Bittová entschied sich erst später für ein musikalisch-dramatisches Studienfach am Brünner Konservatorium (Gesang, Violine). Nebenbei war sie als Schauspielerin und Sängerin im Avantgarde-Theater Husa na provázku in Brünn tätig. Zu dieser Zeit glänzte sie als Eržika (Hauptrolle) im Musical Balada pro Banditu / Ballade für einen Banditen (1978). Sie wirkte weiters als Sängerin und Violinistin in der bekannten Brünner Formation Dunaj oder Škampovo kvarteto, die ihr Musikschaffen mitprägte, und schuf eigene Volksliedtexte. Später gründete sie zusammen mit dem Komponisten und Schlagzeugspieler der Band ein energisches Duo, das große Erfolge in der progressiven europäischen Musikszene feierte. Einen weiteren Höhepunkt ihrer Karriere stellt die Rolle der Elvira in der Oper Don Giovanni von W. A. Mozart in der Carnegie Halle (New York) dar. 2007 spielte sie die Hauptrolle im Film Tajnosti, der auch Auslandspreise erhielt und wurde u.a. für ihre Rolle in Želary in der Kategorie Bester fremdsprachiger Film für den Oscar nominiert.

WANN: 15. Juni, 2014, 19.00 Uhr
WO: Festival Schlossmediale, Werdenberg, Schweiz

Weitere Infos: www.schlossmediale.ch




PIQUE DAME @ Jahr der Musik 2014       

Die klassische Oper in drei Akten und sieben Bildern von Pjotr Iljitsch Tschaikowski, wird unter Leitung des Dirigenten Jiří Bělohlávek in Zürich aufgeführt.

Die Premiere wird am 6. April 2014, 19.00 Uhr stattfinden, am Programm stehen nur sieben Wiederholungen (11., 13., 16., 27.04., 03., 06.05.) – die Derniere ist am 18. Mai 2014, 19.00 Uhr geplant.
Ort: Hauptbühne Opernhaus Zürich, Falkenstrasse 1, CH-8008 Zürich

Pionieroffizier Hermann ist besessen davon, das Geheimnis jener drei Karten zu kennen, die jedes Kartenspiel gewinnen. Eine Geschichte über Spielleidenschaft, die Menschen in den Wahnsinn treiben kann.

Das Libretto der Oper, das auf der gleichnamigen Erzählung des Schrifttellers Alexander Puschkin basiert, wurde von Pjotr Iljitsch Tschaikowski und seinem Bruder Modest geschrieben. Uraufgeführt wurde die Oper im Jahre 1890 in Sankt Petersburg. Eine bestimmte Zeit wurde die Oper auch in französischer Sprache präsentiert.
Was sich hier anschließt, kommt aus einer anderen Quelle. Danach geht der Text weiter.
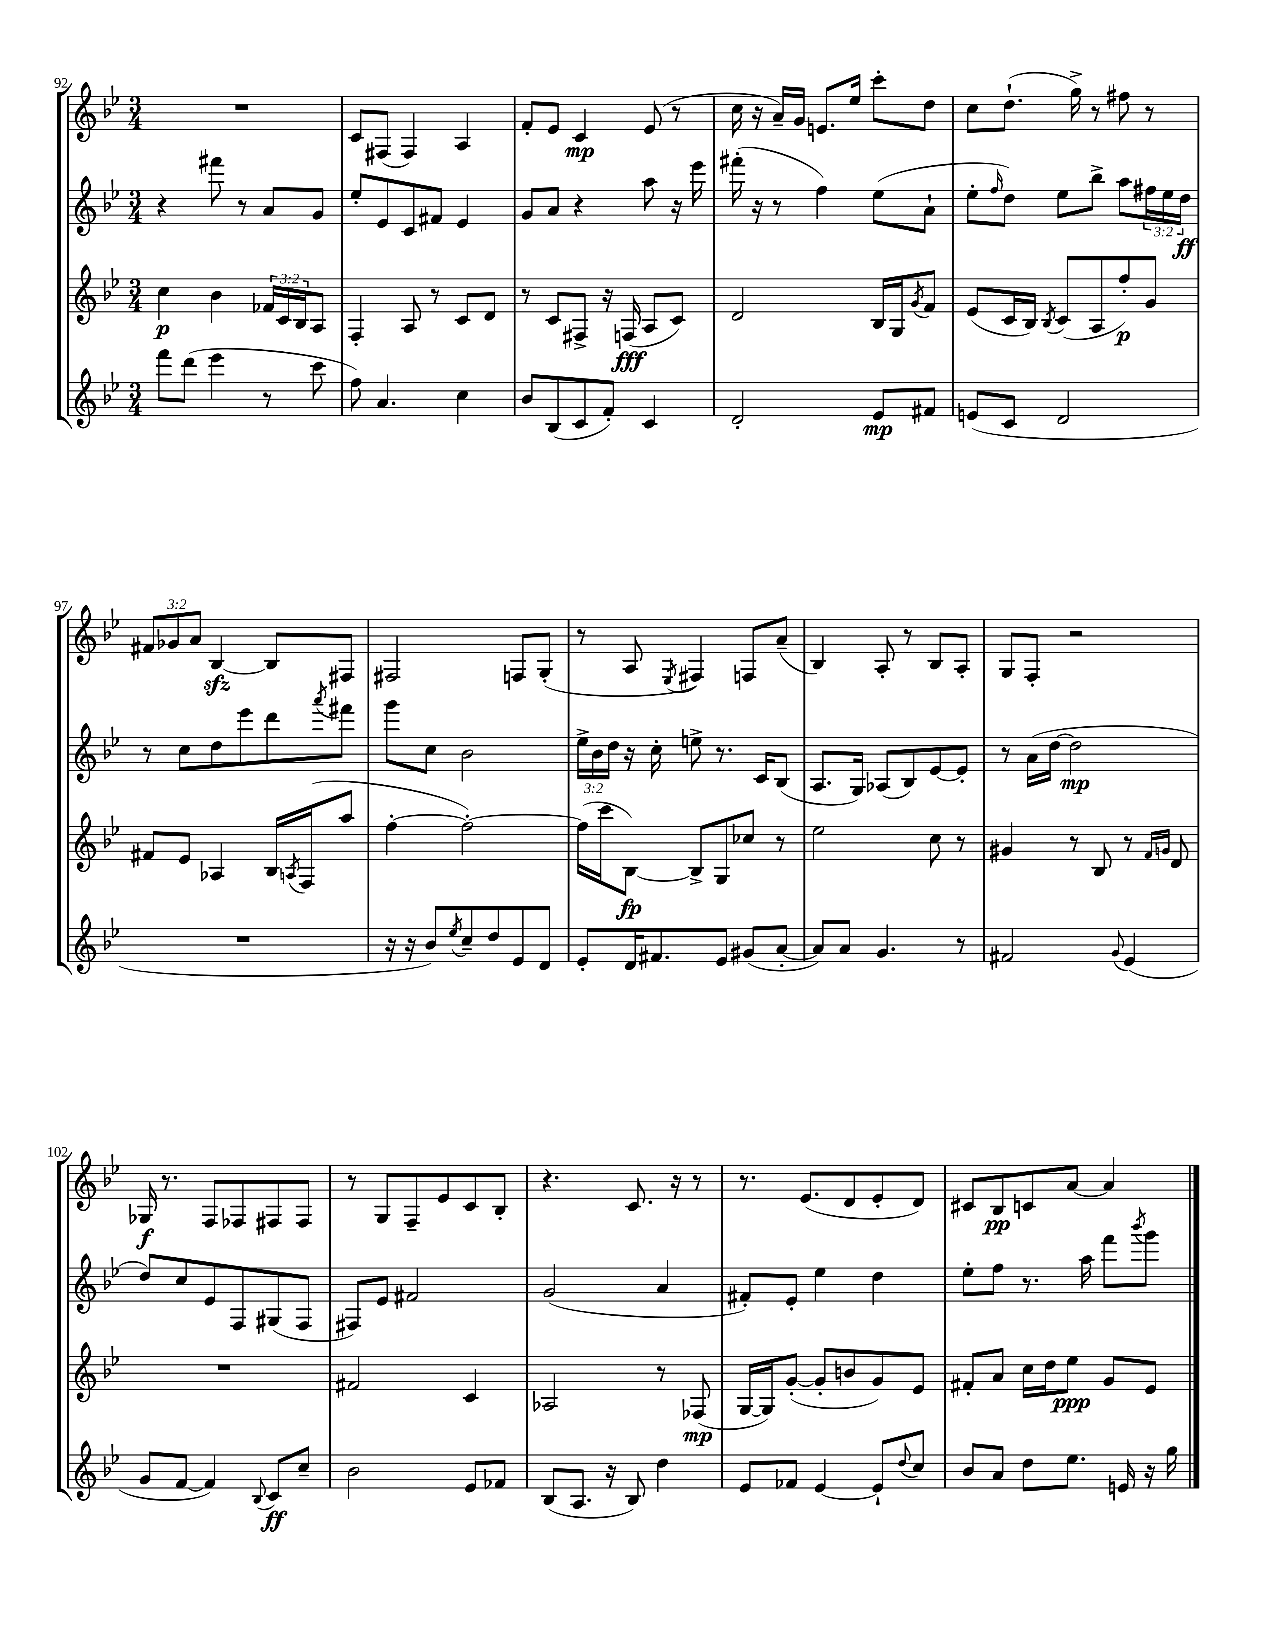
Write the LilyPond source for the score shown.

<<
\new StaffGroup <<
\new Staff = "s0" {
    \clef treble \key bes \major \numericTimeSignature \time 3/4 \override Staff.TupletNumber.text = #tuplet-number::calc-fraction-text
    R2. |
    c'8 fis8( fis4) a4 |
    f'8-. ees'8 c'4\mp ees'8( r8 |
    c''16 r16 a'16--) g'16 e'8. ees''16 c'''8-. d''8 |
    c''8 d''8.-!( g''16->) r8 fis''8 r8 |
    \tuplet 3/2 { fis'8 ges'8 a'8 } bes4~\sfz bes8 fis8 |
    fis2 f8 g8-.( |
    r8 a8 \acciaccatura { ees8 } fis4) f8 a'8--( |
    bes4) a8-. r8 bes8 a8-. |
    g8 f8-. r2 |
    ges16\f r8. f8 fes8 fis8 fis8 |
    r8 g8 f8-- ees'8 c'8 bes8-. |
    r4. c'8. r16 r8 |
    r8. ees'8.( d'8 ees'8-. d'8) |
    cis'8 bes8\pp c'8 a'8~ a'4 \bar "|." |
}
\new Staff = "s1" {
    \clef treble \key bes \major \numericTimeSignature \time 3/4 \override Staff.TupletNumber.text = #tuplet-number::calc-fraction-text
    r4 fis'''8 r8 a'8 g'8 |
    ees''8-. ees'8 c'8 fis'8 ees'4 |
    g'8 a'8 r4 a''8 r16 ees'''16 |
    fis'''16-.( r16 r8 f''4) ees''8( a'8-! |
    ees''8-. \grace { f''16 } d''8) ees''8 bes''8-> a''8 \tuplet 3/2 { fis''16 ees''16 d''16\ff } |
    r8 c''8 d''8 ees'''8 d'''8 \acciaccatura { a'''8 } fis'''8 |
    g'''8 c''8 bes'2 |
    \tuplet 3/2 { ees''16-> bes'16 d''16 } r16 c''16-. e''8-> r8. c'16 bes8( |
    a8. g16) aes8( bes8) ees'8~ ees'8-. |
    r8 a'16( d''16~ d''2\mp |
    d''8) c''8 ees'8 f8 gis8( f8 |
    fis8) ees'8 fis'2 |
    g'2( a'4 |
    fis'8-.) ees'8-. ees''4 d''4 |
    ees''8-. f''8 r8. a''16 f'''8 \acciaccatura { bes'''8 } g'''8 \bar "|." |
}
\new Staff = "s2" {
    \clef treble \key bes \major \numericTimeSignature \time 3/4 \override Staff.TupletNumber.text = #tuplet-number::calc-fraction-text
    c''4\p bes'4 \tuplet 3/2 { fes'16 c'16 bes16 } a8 |
    f4-. a8 r8 c'8 d'8 |
    r8 c'8 fis8-> r16 f16\fff( a8 c'8) |
    d'2 bes16 g16 \acciaccatura { g'8 } f'8 |
    ees'8( c'16 bes16) \acciaccatura { bes8 } c'8( a8 f''8-.\p) g'8 |
    fis'8 ees'8 aes4 bes16 \acciaccatura { a8 } f16( a''8 |
    f''4~-. f''2~-.) |
    f''16( c'''16 bes8~\fp) bes8-> g8 ces''8 r8 |
    ees''2 c''8 r8 |
    gis'4 r8 bes8 r8 \grace { f'16 g'16 } d'8 |
    R2. |
    fis'2 c'4 |
    aes2 r8 fes8\mp( |
    g16~ g16) g'8~-.( g'8-. b'8 g'8) ees'8 |
    fis'8-. a'8 c''16 d''16 ees''8\ppp g'8 ees'8 \bar "|." |
}
\new Staff = "s3" {
    \clef treble \key bes \major \numericTimeSignature \time 3/4
    f'''8 d'''8( ees'''4 r8 c'''8 |
    f''8) a'4. c''4 |
    bes'8 bes8( c'8 f'8-.) c'4 |
    d'2-. ees'8\mp fis'8 |
    e'8( c'8 d'2 |
    R2. |
    r16 r16 bes'8) \acciaccatura { ees''8 } c''8-- d''8 ees'8 d'8 |
    ees'8-. d'16 fis'8. ees'8 gis'8( a'8~-. |
    a'8) a'8 g'4. r8 |
    fis'2 \appoggiatura { g'8 } ees'4( |
    g'8 f'8~ f'4) \appoggiatura { bes8 } c'8\ff c''8-- |
    bes'2 ees'8 fes'8 |
    bes8( a8. r16 bes8) d''4 |
    ees'8 fes'8 ees'4~ ees'8-! \appoggiatura { d''8 } c''8 |
    bes'8 a'8 d''8 ees''8. e'16 r16 g''16 \bar "|." |
}
>>
>>
\layout { \context { \Score currentBarNumber = #92 } }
Gegenwärtig können Besucher sie ausschließlich in russischer Sprache genießen.
In Zürich wird sie – wenn auch mit französischem Titel – im russischen Original (mit deutschen und englischen Untertiteln) und unter Leitung des tschechischen Dirigenten Jiří Bělohlávek aufgeführt.

Jiří Bělohlávek (*1946) beschäftigte sich bereits als Kind mit Musik. Er sang im Knabenchor und lernte Klavierspiel. Am Konservatorium und an der Prager Musikakademie begann er Violoncello zu spielen und sich dem Dirigieren zu widmen. 1968 wurde er Assistent des rumänischen Dirigenten und Musiklehrers Sergiu Celibidache. Unglücklicherweise verhinderte das kommunistische Regime der damaligen Tschechoslowakei eine Fortsetzung seiner hoffnungsvollen „westlichen“ Karriere. In seiner Heimat wirkte er als Chefdirigent diverser Orchester und erhielt außerdem Einladungen unter anderem an die Komische Oper Berlin. Seit der Wende dirigierte Jiří Bělohlávek weltweit wichtige Klangkörper, so z.B. die Berliner Philharmoniker, New Yorker Philharmoniker oder das Royal Concertgebouw Orchestra.